# [Study text]
To convince me, one would have to conduct a study which is (1) well-powered, and (2) pre-registered. Let’s assume that the effect is, indeed, d = 0.3. With g*power, we can easily calculate how many participants we would need to recruit for 80% power. Setting “Means: Difference between two dependent means (matched pairs)” in “Statistical test”, a one-tailed test (note that both of these decisions increase power, i.e., decrease the number of required participants), effect size of 0.3, alpha of 0.05 and power of 0.8, it shows that we need 71 children in a within-children design to have adequate power to detect such an effect.

# [Assignment 1]
According to the power analysis text, how many children are needed in a within-children design for adequate power?
# [Assignment 2]
Do these statements agree with the power analysis text? For each, answer yes or no and quote the text's deciding words.
(a) The calculation assumes an effect size of d = 0.3.
(b) The calculation uses a two-tailed test.
(c) Alpha is set at 0.01.

# [Record excerpts]
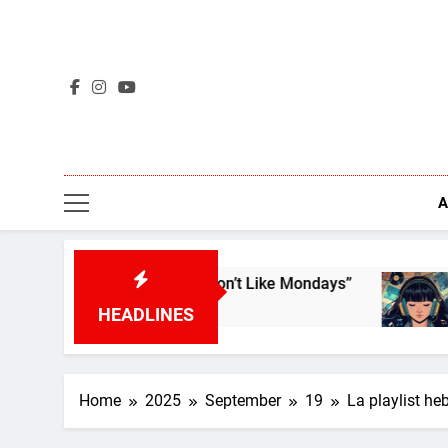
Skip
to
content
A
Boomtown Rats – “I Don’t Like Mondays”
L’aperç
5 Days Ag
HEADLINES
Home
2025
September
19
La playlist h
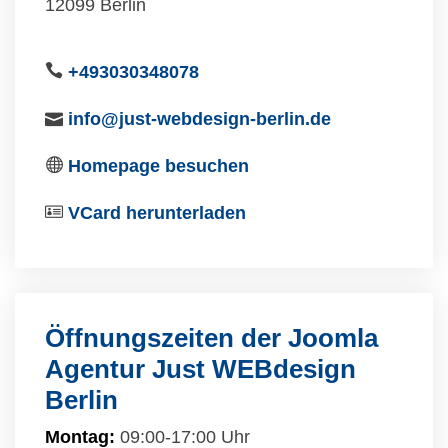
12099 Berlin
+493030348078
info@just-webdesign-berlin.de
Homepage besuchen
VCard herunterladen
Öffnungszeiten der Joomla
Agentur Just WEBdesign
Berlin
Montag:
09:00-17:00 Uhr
==
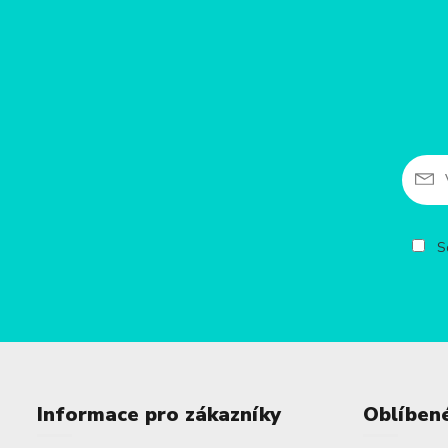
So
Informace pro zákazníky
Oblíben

# [Solution 1]
71 children.

# [Solution 2]
(a) Yes: "Let’s assume that the effect is, indeed, d = 0.3."
(b) No: "a one-tailed test"
(c) No: "alpha of 0.05"